*保存済みのデータ記録*
- - - - - - -

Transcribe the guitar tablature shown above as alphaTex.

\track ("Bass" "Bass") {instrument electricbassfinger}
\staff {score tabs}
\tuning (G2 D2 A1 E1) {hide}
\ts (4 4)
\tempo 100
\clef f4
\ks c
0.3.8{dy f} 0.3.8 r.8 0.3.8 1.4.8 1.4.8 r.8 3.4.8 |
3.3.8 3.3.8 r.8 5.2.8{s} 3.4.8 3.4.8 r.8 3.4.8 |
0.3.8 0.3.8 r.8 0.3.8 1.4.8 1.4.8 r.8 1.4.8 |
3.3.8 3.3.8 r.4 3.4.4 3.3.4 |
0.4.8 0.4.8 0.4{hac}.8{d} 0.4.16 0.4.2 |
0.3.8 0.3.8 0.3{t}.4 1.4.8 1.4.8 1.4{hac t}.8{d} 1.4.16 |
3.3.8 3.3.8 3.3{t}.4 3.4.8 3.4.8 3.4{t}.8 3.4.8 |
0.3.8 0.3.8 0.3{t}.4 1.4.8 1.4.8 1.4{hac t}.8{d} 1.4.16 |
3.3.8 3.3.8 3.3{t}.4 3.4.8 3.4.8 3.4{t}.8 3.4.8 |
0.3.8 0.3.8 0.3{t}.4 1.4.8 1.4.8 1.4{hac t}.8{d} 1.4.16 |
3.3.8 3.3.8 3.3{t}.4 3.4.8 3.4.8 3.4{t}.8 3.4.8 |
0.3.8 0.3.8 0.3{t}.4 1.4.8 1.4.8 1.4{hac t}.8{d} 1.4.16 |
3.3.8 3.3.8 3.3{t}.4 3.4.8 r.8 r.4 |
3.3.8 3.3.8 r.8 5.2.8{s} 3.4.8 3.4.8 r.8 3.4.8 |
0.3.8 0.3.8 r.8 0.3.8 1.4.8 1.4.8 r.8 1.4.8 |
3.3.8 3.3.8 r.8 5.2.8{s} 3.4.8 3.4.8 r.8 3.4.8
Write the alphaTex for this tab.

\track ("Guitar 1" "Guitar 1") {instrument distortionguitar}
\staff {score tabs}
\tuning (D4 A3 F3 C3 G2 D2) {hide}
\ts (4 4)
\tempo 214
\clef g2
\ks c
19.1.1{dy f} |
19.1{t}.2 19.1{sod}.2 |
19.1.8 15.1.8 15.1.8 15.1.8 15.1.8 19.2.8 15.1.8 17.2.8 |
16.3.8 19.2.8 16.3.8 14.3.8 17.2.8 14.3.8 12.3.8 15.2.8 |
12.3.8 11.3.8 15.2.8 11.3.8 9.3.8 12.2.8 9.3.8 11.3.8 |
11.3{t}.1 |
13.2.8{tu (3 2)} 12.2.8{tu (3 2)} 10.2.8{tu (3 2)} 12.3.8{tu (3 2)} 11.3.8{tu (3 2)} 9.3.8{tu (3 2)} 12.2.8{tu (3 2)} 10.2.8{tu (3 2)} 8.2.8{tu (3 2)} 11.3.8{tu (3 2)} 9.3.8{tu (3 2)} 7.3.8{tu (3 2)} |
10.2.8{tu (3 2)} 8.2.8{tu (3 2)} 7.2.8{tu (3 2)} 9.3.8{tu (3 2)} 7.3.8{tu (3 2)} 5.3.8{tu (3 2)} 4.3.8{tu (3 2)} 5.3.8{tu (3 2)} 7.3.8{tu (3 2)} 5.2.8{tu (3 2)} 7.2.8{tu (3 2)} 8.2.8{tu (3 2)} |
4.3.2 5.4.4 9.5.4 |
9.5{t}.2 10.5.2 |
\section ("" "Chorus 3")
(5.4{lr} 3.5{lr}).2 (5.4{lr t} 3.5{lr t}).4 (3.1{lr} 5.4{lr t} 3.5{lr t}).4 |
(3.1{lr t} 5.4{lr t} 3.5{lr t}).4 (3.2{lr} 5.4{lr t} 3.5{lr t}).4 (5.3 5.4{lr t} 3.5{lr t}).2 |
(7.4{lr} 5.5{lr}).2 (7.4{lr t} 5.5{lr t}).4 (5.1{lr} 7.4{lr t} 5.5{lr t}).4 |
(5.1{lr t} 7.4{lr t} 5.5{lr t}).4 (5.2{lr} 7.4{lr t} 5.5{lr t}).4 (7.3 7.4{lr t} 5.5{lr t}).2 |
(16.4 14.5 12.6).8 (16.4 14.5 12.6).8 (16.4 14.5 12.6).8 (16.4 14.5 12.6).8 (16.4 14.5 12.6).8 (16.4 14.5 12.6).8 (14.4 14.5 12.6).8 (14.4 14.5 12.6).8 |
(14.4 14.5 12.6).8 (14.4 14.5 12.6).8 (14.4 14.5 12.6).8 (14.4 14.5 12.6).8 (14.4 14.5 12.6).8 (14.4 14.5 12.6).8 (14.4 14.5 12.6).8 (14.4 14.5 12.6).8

- - - - - - -

*課題文*
記録の最初から「Write the alphaTex for this tab.」を含む行までを、「100」を「120」に書き換えて示してください。ほかの部分はそのままにしてください。

*解答全文*
Transcribe the guitar tablature shown above as alphaTex.

\track ("Bass" "Bass") {instrument electricbassfinger}
\staff {score tabs}
\tuning (G2 D2 A1 E1) {hide}
\ts (4 4)
\tempo 120
\clef f4
\ks c
0.3.8{dy f} 0.3.8 r.8 0.3.8 1.4.8 1.4.8 r.8 3.4.8 |
3.3.8 3.3.8 r.8 5.2.8{s} 3.4.8 3.4.8 r.8 3.4.8 |
0.3.8 0.3.8 r.8 0.3.8 1.4.8 1.4.8 r.8 1.4.8 |
3.3.8 3.3.8 r.4 3.4.4 3.3.4 |
0.4.8 0.4.8 0.4{hac}.8{d} 0.4.16 0.4.2 |
0.3.8 0.3.8 0.3{t}.4 1.4.8 1.4.8 1.4{hac t}.8{d} 1.4.16 |
3.3.8 3.3.8 3.3{t}.4 3.4.8 3.4.8 3.4{t}.8 3.4.8 |
0.3.8 0.3.8 0.3{t}.4 1.4.8 1.4.8 1.4{hac t}.8{d} 1.4.16 |
3.3.8 3.3.8 3.3{t}.4 3.4.8 3.4.8 3.4{t}.8 3.4.8 |
0.3.8 0.3.8 0.3{t}.4 1.4.8 1.4.8 1.4{hac t}.8{d} 1.4.16 |
3.3.8 3.3.8 3.3{t}.4 3.4.8 3.4.8 3.4{t}.8 3.4.8 |
0.3.8 0.3.8 0.3{t}.4 1.4.8 1.4.8 1.4{hac t}.8{d} 1.4.16 |
3.3.8 3.3.8 3.3{t}.4 3.4.8 r.8 r.4 |
3.3.8 3.3.8 r.8 5.2.8{s} 3.4.8 3.4.8 r.8 3.4.8 |
0.3.8 0.3.8 r.8 0.3.8 1.4.8 1.4.8 r.8 1.4.8 |
3.3.8 3.3.8 r.8 5.2.8{s} 3.4.8 3.4.8 r.8 3.4.8
Write the alphaTex for this tab.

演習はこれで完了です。